You have heard the old trading adage that “size is earned”. No one starts off trading a large amount of contracts. The ability to trade more contracts comes from demonstrated expertise, proof that you can successfully handle larger amounts of money and deliver the projected returns for your clientele – or yourself. It stands to reason that if you can track the larger trader’s orders, and then trade with them, that your chances for success will increase.
Tracking the Big Money
Everyone who trades for a living wants to trade with those “in the know”. If you can trade with the “big money” or the knowledgeable traders, your trading can improve and quickly too. Going with the capital flow as it enters and exits the market is a more efficient way to trade than the alternatives that most of us face today. It is another way of not fighting the tape or trend, so to speak. To actually do this one has to isolate and track the trades of the larger traders.
There is a certain size order/volume that drives the markets. Once you isolate the size of these orders, you can track their entry and exits from the market. The markets usually begin to move with their entry, then pause or reverse when they exit their positions. While the size of the order that drives the market varies from market to market, the impact of a certain size order on a particular market doesn’t.
When you boil it all down and strip away the noise associated with trading, there is a certain size order that drives and controls the market. Find the size of this order and you have another piece of the trading puzzle.
In the Market
The following charts are from Friday, February 22, 2013 and for the ZB/30 Yr. Bond. The first chart is filtered for the institutional order size that drives the trading in the ZB. The low was set at 143-20, one bar before the institutions began to buy. Even when the market corrected from 144-00 back to 143-25 the institutions stuck with the buy side of the market and added to their positions.
They didn’t begin to take profits until the market reached 144-06, the high of the day. Trading with the institutional order volume of a specific size would have kept you on the right side of the market and led to better than expected profits than the usual arbitrary exit that most retail accounts use.
Trading with the larger traders can keep you in trades until the move has been completed, and thereby increase your bottom line significantly.

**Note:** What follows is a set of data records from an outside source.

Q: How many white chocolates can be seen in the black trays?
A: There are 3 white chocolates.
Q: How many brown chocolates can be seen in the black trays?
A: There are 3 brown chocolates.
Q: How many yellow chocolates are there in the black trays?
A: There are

The next chart is filtered to track the retail accounts trading. It shows an entirely different trading picture than the chart above which tracked the institutional traders. The retail accounts began to cover their shorts when the institutional traders did. And they eventually sold at the market’s high, which was a bar before the institutions turned sellers.

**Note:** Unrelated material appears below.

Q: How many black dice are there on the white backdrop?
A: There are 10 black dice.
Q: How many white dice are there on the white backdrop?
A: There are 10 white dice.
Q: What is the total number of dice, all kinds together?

The picture changed for the retail accounts when the market hit 144-00 and then traded back to 143-25. From 09:05 until 11:08 when the market traded from 143-25 to 144-03, the net cumulative volume was both up and down for the retail accounts as they entered and exited the market. It would have been hard to stay long based on what the retail accounts were doing during that time period.
Compare their trading with the institutions’ consistent commitment to the long side of the market during that same time period. The institutions stayed long and added to their positions but the retail accounts didn’t. The retail accounts’ indecision could have limited the trading profits to several of ticks if they had exited at 143-25 as opposed to 144-05.
The larger traders know what they are doing and have definite ideas about where to enter and exit their trades. The retail accounts don’t have the knowledge or experience to match their institutional cohorts. It takes time to build this expertise. Time and capital are usually limited for the retail accounts.
You can short cycle your learning time and improve your chances for success as a retail trader by following the institutional traders as they enter and exit the market. The lack of time and capital are formidable obstacles that face all retail traders when they begin trading. The odds are against the retail account no matter how successful they have been in their other endeavors.
Why not increase your chance for success. This can be done by trading with the segment of the market that is already successful, the large institutional traders. The right software will allow you to filter the time and sales information for the institutional volume and improve your trading today.